EXERCISE DESCRIPTION:
Reproduce the text of every item below line for line, with no changes, and leave the pictures out of your answer.

GIVEN DATA:

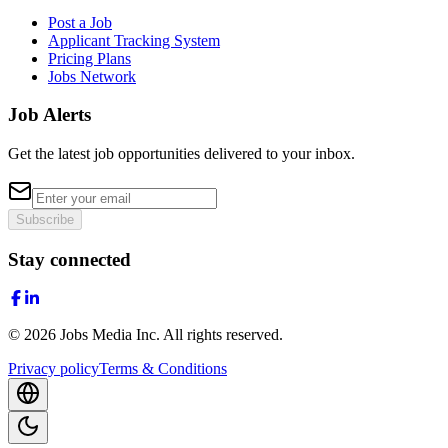
Post a Job
Applicant Tracking System
Pricing Plans
Jobs Network
Job Alerts
Get the latest job opportunities delivered to your inbox.
Subscribe
Stay connected
©
2026
Jobs Media Inc.
All rights reserved.
Privacy policy
Terms & Conditions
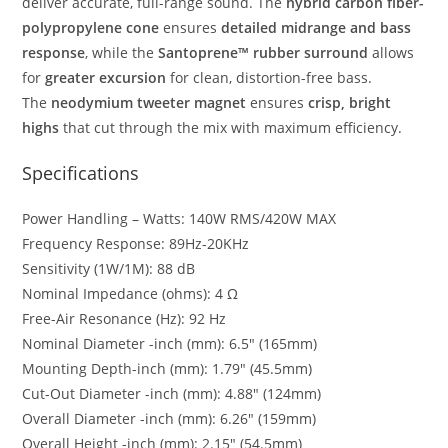
deliver accurate, full-range sound. The
hybrid carbon fiber-
polypropylene cone
ensures
detailed midrange and bass
response
, while the
Santoprene™ rubber surround
allows
for
greater excursion
for clean, distortion-free bass.
The
neodymium tweeter magnet
ensures
crisp, bright
highs
that cut through the mix with maximum efficiency.
Specifications
Power Handling – Watts: 140W RMS/420W MAX
Frequency Response: 89Hz-20KHz
Sensitivity (1W/1M): 88 dB
Nominal Impedance (ohms): 4 Ω
Free-Air Resonance (Hz): 92 Hz
Nominal Diameter -inch (mm): 6.5″ (165mm)
Mounting Depth-inch (mm): 1.79″ (45.5mm)
Cut-Out Diameter -inch (mm): 4.88″ (124mm)
Overall Diameter -inch (mm): 6.26″ (159mm)
Overall Height -inch (mm): 2.15″ (54.5mm)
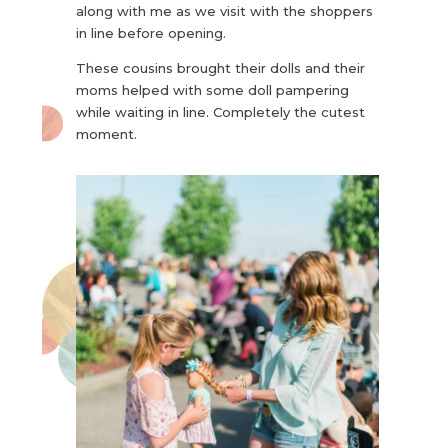
along with me as we visit with the shoppers
in line before opening.
These cousins brought their dolls and their
moms helped with some doll pampering
while waiting in line. Completely the cutest
moment.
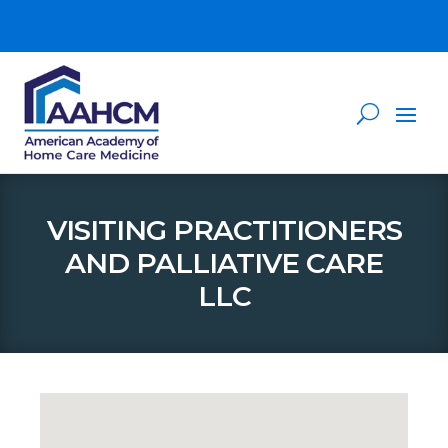
VISITING PRACTITIONERS
AND PALLIATIVE CARE
LLC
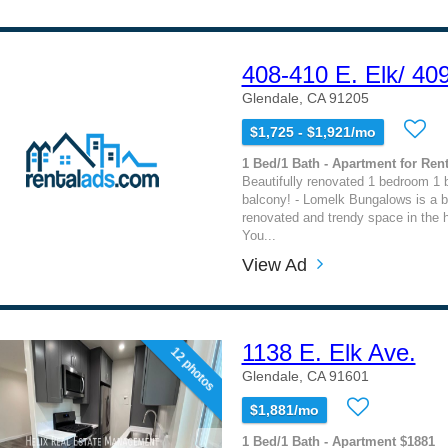
408-410 E. Elk/ 40
Glendale, CA 91205
$1,725 - $1,921/mo
1 Bed/1 Bath - Apartment for Rent
Beautifully renovated 1 bedroom 1 
balcony! - Lomelk Bungalows is a be
renovated and trendy space in the h
You...
View Ad
1138 E. Elk Ave.
12 photos
Glendale, CA 91601
$1,881/mo
1 Bed/1 Bath - Apartment $1881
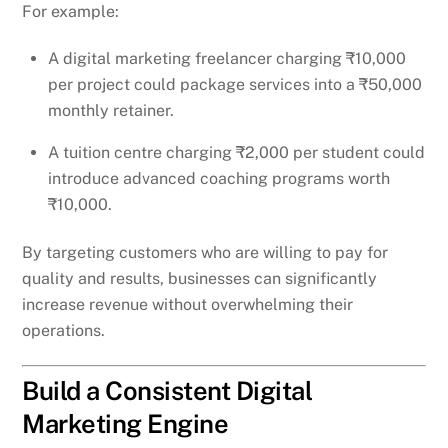
For example:
A digital marketing freelancer charging ₹10,000
per project could package services into a ₹50,000
monthly retainer.
A tuition centre charging ₹2,000 per student could
introduce advanced coaching programs worth
₹10,000.
By targeting customers who are willing to pay for
quality and results, businesses can significantly
increase revenue without overwhelming their
operations.
Build a Consistent Digital
Marketing Engine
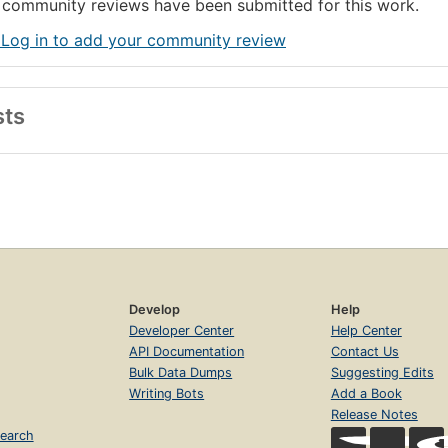
community reviews have been submitted for this work.
 Log in to add your community review
sts
Develop
Help
Developer Center
Help Center
API Documentation
Contact Us
Bulk Data Dumps
Suggesting Edits
Writing Bots
Add a Book
Release Notes
earch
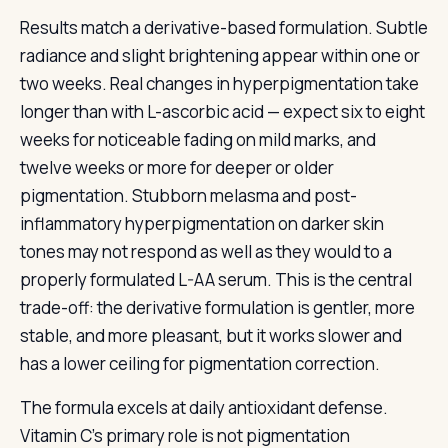
Results match a derivative-based formulation. Subtle
radiance and slight brightening appear within one or
two weeks. Real changes in hyperpigmentation take
longer than with L-ascorbic acid — expect six to eight
weeks for noticeable fading on mild marks, and
twelve weeks or more for deeper or older
pigmentation. Stubborn melasma and post-
inflammatory hyperpigmentation on darker skin
tones may not respond as well as they would to a
properly formulated L-AA serum. This is the central
trade-off: the derivative formulation is gentler, more
stable, and more pleasant, but it works slower and
has a lower ceiling for pigmentation correction.
The formula excels at daily antioxidant defense.
Vitamin C’s primary role is not pigmentation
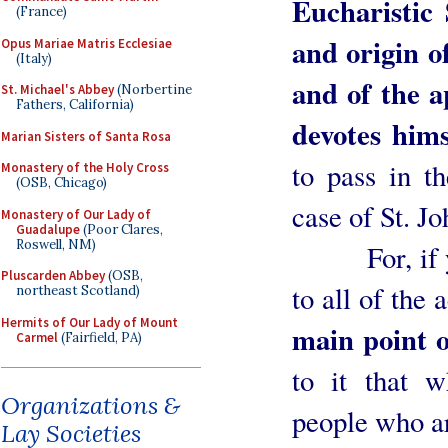
Eucharistic 
(France)
and origin of
Opus Mariae Matris Ecclesiae
(Italy)
and of the a
St. Michael's Abbey
(Norbertine
Fathers, California)
devotes hims
Marian Sisters of Santa Rosa
to pass in th
Monastery of the Holy Cross
(OSB, Chicago)
case of St. J
Monastery of Our Lady of
Guadalupe
(Poor Clares,
Roswell, NM)
For, if you
Pluscarden Abbey
(OSB,
to all of the 
northeast Scotland)
Hermits of Our Lady of Mount
main point o
Carmel
(Fairfield, PA)
to it that w
Organizations &
people who ar
Lay Societies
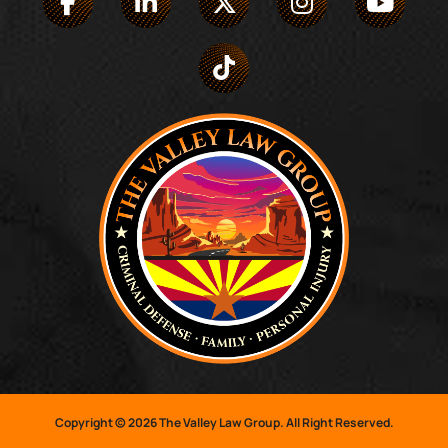
Copyright © 2026 The Valley Law Group. All Right Reserved.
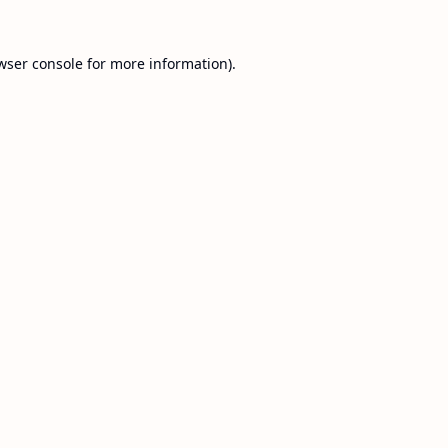
wser console
for more information).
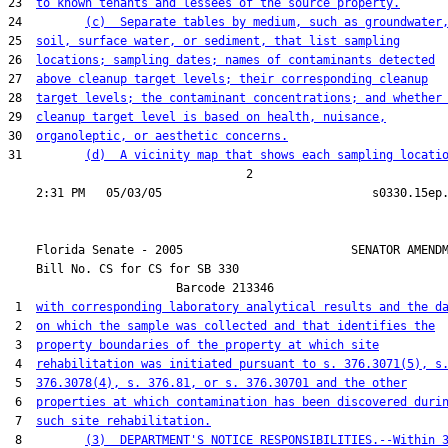
23  
to known tenants and lessees of the source property.
24         
(c)  Separate tables by medium, such as groundwater
25  
soil, surface water, or sediment, that list sampling
26  
locations; sampling dates; names of contaminants detected
27  
above cleanup target levels; their corresponding cleanup
28  
target levels; the contaminant concentrations; and whether
29  
cleanup target level is based on health, nuisance,
30  
organoleptic, or aesthetic concerns.
31         
(d)  A vicinity map that shows each sampling locati
                                  2

    Florida Senate - 2005                        SENATOR AMENDM
    Bill No. 
CS for CS for SB 330
                        Barcode 213346

 1  
with corresponding laboratory analytical results and the d
 2  
on which the sample was collected and that identifies the
 3  
property boundaries of the property at which site
 4  
rehabilitation was initiated pursuant to s. 376.3071(5), s
 5  
376.3078(4), s. 376.81, or s. 376.30701 and the other
 6  
properties at which contamination has been discovered duri
 7  
such site rehabilitation.
 8         
(3)  DEPARTMENT'S NOTICE RESPONSIBILITIES.--Within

COMPLETED EXERCISE:
Post a Job
Applicant Tracking System
Pricing Plans
Jobs Network
Job Alerts
Get the latest job opportunities delivered to your inbox.
Subscribe
Stay connected
©
2026
Jobs Media Inc.
All rights reserved.
Privacy policy
Terms & Conditions
deliver accurate, full-range sound. The
hybrid carbon fiber-
polypropylene cone
ensures
detailed midrange and bass
response
, while the
Santoprene™ rubber surround
allows
for
greater excursion
for clean, distortion-free bass.
The
neodymium tweeter magnet
ensures
crisp, bright
highs
that cut through the mix with maximum efficiency.
Specifications
Power Handling – Watts: 140W RMS/420W MAX
Frequency Response: 89Hz-20KHz
Sensitivity (1W/1M): 88 dB
Nominal Impedance (ohms): 4 Ω
Free-Air Resonance (Hz): 92 Hz
Nominal Diameter -inch (mm): 6.5″ (165mm)
Mounting Depth-inch (mm): 1.79″ (45.5mm)
Cut-Out Diameter -inch (mm): 4.88″ (124mm)
Overall Diameter -inch (mm): 6.26″ (159mm)
Overall Height -inch (mm): 2.15″ (54.5mm)
along with me as we visit with the shoppers
in line before opening.
These cousins brought their dolls and their
moms helped with some doll pampering
while waiting in line. Completely the cutest
moment.
VISITING PRACTITIONERS
AND PALLIATIVE CARE
LLC
408-410 E. Elk/ 40
Glendale, CA 91205
$1,725 - $1,921/mo
1 Bed/1 Bath - Apartment for Rent
Beautifully renovated 1 bedroom 1 
balcony! - Lomelk Bungalows is a be
renovated and trendy space in the h
You...
View Ad
1138 E. Elk Ave.
12 photos
Glendale, CA 91601
$1,881/mo
1 Bed/1 Bath - Apartment $1881
For example:
A digital marketing freelancer charging ₹10,000
per project could package services into a ₹50,000
monthly retainer.
A tuition centre charging ₹2,000 per student could
introduce advanced coaching programs worth
₹10,000.
By targeting customers who are willing to pay for
quality and results, businesses can significantly
increase revenue without overwhelming their
operations.
Build a Consistent Digital
Marketing Engine
community reviews have been submitted for this work.
 Log in to add your community review
sts
Develop
Help
Developer Center
Help Center
API Documentation
Contact Us
Bulk Data Dumps
Suggesting Edits
Writing Bots
Add a Book
Release Notes
earch
Results match a derivative-based formulation. Subtle
radiance and slight brightening appear within one or
two weeks. Real changes in hyperpigmentation take
longer than with L-ascorbic acid — expect six to eight
weeks for noticeable fading on mild marks, and
twelve weeks or more for deeper or older
pigmentation. Stubborn melasma and post-
inflammatory hyperpigmentation on darker skin
tones may not respond as well as they would to a
properly formulated L-AA serum. This is the central
trade-off: the derivative formulation is gentler, more
stable, and more pleasant, but it works slower and
has a lower ceiling for pigmentation correction.
The formula excels at daily antioxidant defense.
Vitamin C’s primary role is not pigmentation
Eucharistic 
(France)
and origin of
Opus Mariae Matris Ecclesiae
(Italy)
and of the a
St. Michael's Abbey
(Norbertine
Fathers, California)
devotes hims
Marian Sisters of Santa Rosa
to pass in th
Monastery of the Holy Cross
(OSB, Chicago)
case of St. J
Monastery of Our Lady of
Guadalupe
(Poor Clares,
Roswell, NM)
For, if you
Pluscarden Abbey
(OSB,
to all of the 
northeast Scotland)
Hermits of Our Lady of Mount
main point o
Carmel
(Fairfield, PA)
to it that w
Organizations &
people who ar
Lay Societies
Copyright © 2026 The Valley Law Group. All Right Reserved.
wser console
for more information).
23  
to known tenants and lessees of the source property.
24         
(c)  Separate tables by medium, such as groundwater
25  
soil, surface water, or sediment, that list sampling
26  
locations; sampling dates; names of contaminants detected
27  
above cleanup target levels; their corresponding cleanup
28  
target levels; the contaminant concentrations; and whether
29  
cleanup target level is based on health, nuisance,
30  
organoleptic, or aesthetic concerns.
31         
(d)  A vicinity map that shows each sampling locati
                                  2

    Florida Senate - 2005                        SENATOR AMENDM
    Bill No. 
CS for CS for SB 330
                        Barcode 213346

 1  
with corresponding laboratory analytical results and the d
 2  
on which the sample was collected and that identifies the
 3  
property boundaries of the property at which site
 4  
rehabilitation was initiated pursuant to s. 376.3071(5), s
 5  
376.3078(4), s. 376.81, or s. 376.30701 and the other
 6  
properties at which contamination has been discovered duri
 7  
such site rehabilitation.
 8         
(3)  DEPARTMENT'S NOTICE RESPONSIBILITIES.--Within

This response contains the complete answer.